Jaron's World: Shapes in Other Dimensions
Al lifelong obsession leads to the mysterious hedecatope—a seemingly impossible geometric form that, in its own small way, links together the whole universe.
(Click on image to enlarge)
In this 3-D slice of the four-dimensional
hendecatope, colored beams represent the
edges of triangles; some triangles are left
out for simplicity.
(Computer model courtesy of Carlo Sequin,
UC Berkeley, styled by Jaron Lanier)
As a little boy I would look into the bright, immediate stars of the New Mexico night and curse the immensity of space. Some of those lights must be suns that warm other living beings, I told myself. If I could only meet that other life, I would have something to compare with the singular, lonely shape of life on Earth. Then I could know a little more of my place in the universe and be a little less alone. Like many other children who had pondered the night sky, I became fascinated with the one meeting of minds we already have with the aliens who may be hiding out there, too far away for our telescopes to resolve: mathematics.
Consider the Platonic solids.
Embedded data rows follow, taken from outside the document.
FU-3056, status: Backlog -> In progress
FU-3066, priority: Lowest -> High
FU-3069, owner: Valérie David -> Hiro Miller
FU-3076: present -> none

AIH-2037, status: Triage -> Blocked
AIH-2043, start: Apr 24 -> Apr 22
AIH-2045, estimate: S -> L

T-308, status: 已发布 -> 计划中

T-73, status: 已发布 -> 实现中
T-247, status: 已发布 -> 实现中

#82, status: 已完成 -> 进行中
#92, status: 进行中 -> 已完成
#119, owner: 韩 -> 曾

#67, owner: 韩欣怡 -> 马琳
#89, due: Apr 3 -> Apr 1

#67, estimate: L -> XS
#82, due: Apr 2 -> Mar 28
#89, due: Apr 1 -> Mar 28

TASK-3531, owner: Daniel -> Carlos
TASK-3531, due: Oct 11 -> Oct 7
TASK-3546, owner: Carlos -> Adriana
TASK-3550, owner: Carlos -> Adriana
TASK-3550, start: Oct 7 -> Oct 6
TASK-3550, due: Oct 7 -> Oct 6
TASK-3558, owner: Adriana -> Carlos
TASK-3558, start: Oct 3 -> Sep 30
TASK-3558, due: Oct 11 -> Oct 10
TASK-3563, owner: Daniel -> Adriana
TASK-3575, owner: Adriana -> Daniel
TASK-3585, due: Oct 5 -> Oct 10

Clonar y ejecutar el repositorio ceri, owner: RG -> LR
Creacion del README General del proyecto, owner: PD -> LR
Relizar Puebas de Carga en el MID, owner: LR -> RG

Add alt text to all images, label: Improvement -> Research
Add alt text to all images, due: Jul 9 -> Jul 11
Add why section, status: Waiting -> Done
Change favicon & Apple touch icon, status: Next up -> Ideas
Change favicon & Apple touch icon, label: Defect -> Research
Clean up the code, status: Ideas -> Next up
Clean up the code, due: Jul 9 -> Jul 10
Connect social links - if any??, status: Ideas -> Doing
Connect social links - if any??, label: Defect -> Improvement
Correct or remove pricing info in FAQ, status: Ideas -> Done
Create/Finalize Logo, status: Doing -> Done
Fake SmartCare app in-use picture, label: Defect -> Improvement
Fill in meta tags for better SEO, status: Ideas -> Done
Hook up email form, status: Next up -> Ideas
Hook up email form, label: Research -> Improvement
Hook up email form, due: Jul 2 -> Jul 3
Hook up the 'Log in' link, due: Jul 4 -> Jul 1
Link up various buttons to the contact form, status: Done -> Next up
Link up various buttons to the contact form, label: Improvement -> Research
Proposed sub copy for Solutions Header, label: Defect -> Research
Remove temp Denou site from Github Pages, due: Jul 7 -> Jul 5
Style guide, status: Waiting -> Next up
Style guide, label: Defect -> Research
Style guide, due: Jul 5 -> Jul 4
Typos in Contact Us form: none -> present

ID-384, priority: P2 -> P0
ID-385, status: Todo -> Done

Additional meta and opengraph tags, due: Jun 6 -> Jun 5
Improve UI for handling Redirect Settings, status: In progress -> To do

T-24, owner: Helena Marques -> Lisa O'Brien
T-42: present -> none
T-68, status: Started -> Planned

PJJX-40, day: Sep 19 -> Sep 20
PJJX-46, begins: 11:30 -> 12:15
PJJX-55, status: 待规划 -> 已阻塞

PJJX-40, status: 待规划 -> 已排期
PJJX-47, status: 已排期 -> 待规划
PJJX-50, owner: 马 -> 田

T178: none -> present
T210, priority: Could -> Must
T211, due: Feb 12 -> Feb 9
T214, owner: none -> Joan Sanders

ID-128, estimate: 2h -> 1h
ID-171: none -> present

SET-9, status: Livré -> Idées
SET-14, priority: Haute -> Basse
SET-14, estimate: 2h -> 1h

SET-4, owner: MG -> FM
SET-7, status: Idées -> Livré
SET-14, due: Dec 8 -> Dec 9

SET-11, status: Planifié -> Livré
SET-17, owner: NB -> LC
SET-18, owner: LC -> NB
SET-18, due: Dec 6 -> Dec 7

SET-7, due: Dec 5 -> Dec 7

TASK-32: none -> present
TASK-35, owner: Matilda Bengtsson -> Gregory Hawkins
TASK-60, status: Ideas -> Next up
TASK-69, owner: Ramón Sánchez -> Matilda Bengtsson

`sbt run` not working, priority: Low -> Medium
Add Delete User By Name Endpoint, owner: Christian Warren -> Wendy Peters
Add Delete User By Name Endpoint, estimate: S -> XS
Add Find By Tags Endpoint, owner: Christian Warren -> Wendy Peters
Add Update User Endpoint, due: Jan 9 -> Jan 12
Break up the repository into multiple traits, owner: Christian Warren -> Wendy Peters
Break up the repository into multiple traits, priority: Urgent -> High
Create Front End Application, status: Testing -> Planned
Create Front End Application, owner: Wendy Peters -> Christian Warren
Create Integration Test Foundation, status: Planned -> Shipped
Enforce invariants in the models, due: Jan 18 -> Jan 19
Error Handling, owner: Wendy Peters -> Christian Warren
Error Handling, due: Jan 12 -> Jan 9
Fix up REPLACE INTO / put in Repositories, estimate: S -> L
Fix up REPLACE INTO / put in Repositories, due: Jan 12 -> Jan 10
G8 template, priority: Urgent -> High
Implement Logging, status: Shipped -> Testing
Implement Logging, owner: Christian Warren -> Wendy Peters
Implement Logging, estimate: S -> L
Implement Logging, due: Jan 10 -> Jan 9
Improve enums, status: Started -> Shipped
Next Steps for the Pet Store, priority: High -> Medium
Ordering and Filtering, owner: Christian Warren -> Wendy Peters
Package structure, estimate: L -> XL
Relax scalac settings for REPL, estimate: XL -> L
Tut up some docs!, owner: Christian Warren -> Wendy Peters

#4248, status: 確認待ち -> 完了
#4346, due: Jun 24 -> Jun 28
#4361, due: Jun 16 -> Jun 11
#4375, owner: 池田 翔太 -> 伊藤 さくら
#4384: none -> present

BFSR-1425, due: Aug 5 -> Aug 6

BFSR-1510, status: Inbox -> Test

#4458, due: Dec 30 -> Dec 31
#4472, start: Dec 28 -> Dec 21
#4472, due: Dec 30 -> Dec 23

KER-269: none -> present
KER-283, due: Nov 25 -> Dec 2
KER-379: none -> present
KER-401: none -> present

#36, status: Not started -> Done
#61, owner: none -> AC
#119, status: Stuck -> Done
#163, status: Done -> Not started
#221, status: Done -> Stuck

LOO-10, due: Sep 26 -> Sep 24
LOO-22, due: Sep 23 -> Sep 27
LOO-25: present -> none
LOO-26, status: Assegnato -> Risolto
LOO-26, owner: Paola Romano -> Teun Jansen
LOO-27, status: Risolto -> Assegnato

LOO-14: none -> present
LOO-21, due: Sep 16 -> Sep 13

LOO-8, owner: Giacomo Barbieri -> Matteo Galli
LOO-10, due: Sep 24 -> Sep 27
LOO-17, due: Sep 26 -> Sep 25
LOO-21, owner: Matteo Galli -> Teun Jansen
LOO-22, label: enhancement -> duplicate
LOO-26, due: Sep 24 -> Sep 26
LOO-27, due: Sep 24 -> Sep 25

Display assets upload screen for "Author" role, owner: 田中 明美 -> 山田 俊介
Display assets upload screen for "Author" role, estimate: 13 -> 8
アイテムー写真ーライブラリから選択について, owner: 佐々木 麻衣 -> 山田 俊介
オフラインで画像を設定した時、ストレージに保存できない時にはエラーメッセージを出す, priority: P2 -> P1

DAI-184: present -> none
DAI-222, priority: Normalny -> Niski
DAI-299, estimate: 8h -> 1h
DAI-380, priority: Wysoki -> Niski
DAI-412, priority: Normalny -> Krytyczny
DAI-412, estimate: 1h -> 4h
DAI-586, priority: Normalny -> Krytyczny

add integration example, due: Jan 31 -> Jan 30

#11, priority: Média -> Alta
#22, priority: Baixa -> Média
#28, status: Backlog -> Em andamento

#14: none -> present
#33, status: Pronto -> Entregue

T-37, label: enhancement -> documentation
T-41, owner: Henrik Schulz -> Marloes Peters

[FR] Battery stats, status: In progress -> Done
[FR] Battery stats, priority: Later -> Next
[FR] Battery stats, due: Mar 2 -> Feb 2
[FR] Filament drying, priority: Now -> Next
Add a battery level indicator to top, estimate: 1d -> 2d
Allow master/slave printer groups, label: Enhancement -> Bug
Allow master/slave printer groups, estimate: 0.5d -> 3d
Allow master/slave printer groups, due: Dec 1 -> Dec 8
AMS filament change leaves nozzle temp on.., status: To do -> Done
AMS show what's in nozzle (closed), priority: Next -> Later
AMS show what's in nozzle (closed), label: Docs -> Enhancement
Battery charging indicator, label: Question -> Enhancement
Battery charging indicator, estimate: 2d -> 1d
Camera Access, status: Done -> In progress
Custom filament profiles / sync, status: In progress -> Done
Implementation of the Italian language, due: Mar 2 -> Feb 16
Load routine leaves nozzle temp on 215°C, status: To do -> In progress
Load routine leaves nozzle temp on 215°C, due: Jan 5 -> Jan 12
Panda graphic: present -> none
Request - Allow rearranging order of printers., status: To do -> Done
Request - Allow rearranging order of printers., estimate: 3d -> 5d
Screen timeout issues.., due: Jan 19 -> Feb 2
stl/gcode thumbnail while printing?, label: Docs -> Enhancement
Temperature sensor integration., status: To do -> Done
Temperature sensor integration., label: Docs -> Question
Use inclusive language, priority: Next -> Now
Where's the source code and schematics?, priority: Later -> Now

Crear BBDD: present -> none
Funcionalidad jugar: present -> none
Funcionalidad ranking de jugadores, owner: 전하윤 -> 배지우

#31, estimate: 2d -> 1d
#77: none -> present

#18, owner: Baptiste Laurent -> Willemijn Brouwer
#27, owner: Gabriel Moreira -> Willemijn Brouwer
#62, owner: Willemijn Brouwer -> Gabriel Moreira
These are shapes, like the cube and the tetrahedron (the regular three-sided pyramid) in which every angle, every facet, and every edge is identical. There are only five such shapes in the three-dimensional world; the other three are the octahedron (eight triangular sides), icosahedron (20 triangles), and dodecahedron (12 pentagons). This was proved in ancient times by Euclid, and it is hard to overstate how profoundly amazing this proof must have been—and remains. The identities of the five shapes, and the certainty that there can be no more than five, is absolute and universal. While it is possible that an alien would never think to ask the question, all life everywhere would indisputably agree on the answer. A mathematical proof is something anyone can do, yet it is bigger than the universe.
One reason I was such a lonely kid is that my mom died in a car accident when I was 9. My dad decided that it would be good therapy to let me design and build a house out of the Platonic shapes that possessed me. This was also the early 1970s, in the middle of the hippie obsession with geodesic domes, so I designed a house that was a mix of domes, some Platonic solids, and some other interesting geometric shapes. My bedroom was an icosahedron. Some of the house is still standing, although part of it collapsed and almost killed my dad about 15 years later. Don’t let an 11-year-old design a building!
These memories came flooding back as I read Siobhan Roberts’s new biography of Donald Coxeter, the grand geometer of the 20th century. He is sometimes said to have “saved” geometry from the wave of mathematicians who were more interested in dry abstractions than in shapes and pictures. Buckminster Fuller, the famed designer of geodesic domes, said Coxeter’s mastery of shapes was “shared by but one or two other humans in all history.”
Buried in a footnote in the book was an anecdote that electrified me. Freeman Dyson, the renowned physicist, had remarked in an essay that “Plato would have been delighted to know about” a shape that Dyson—incorrectly, it turned out—said had been discovered by Coxeter: an 11-sided, perfectly regular polytope. (Polytope is Coxeter’s word for polyhedrons—forms like the Platonic solids—that exist in higher dimensions.) Dyson suggested this was the sort of obscure mathematical object that just might turn out to be important.
The idea of an 11-sided regular polytope was so startling that the book literally fell out of my hands. In order to explain why I was so shocked I need to go over some background.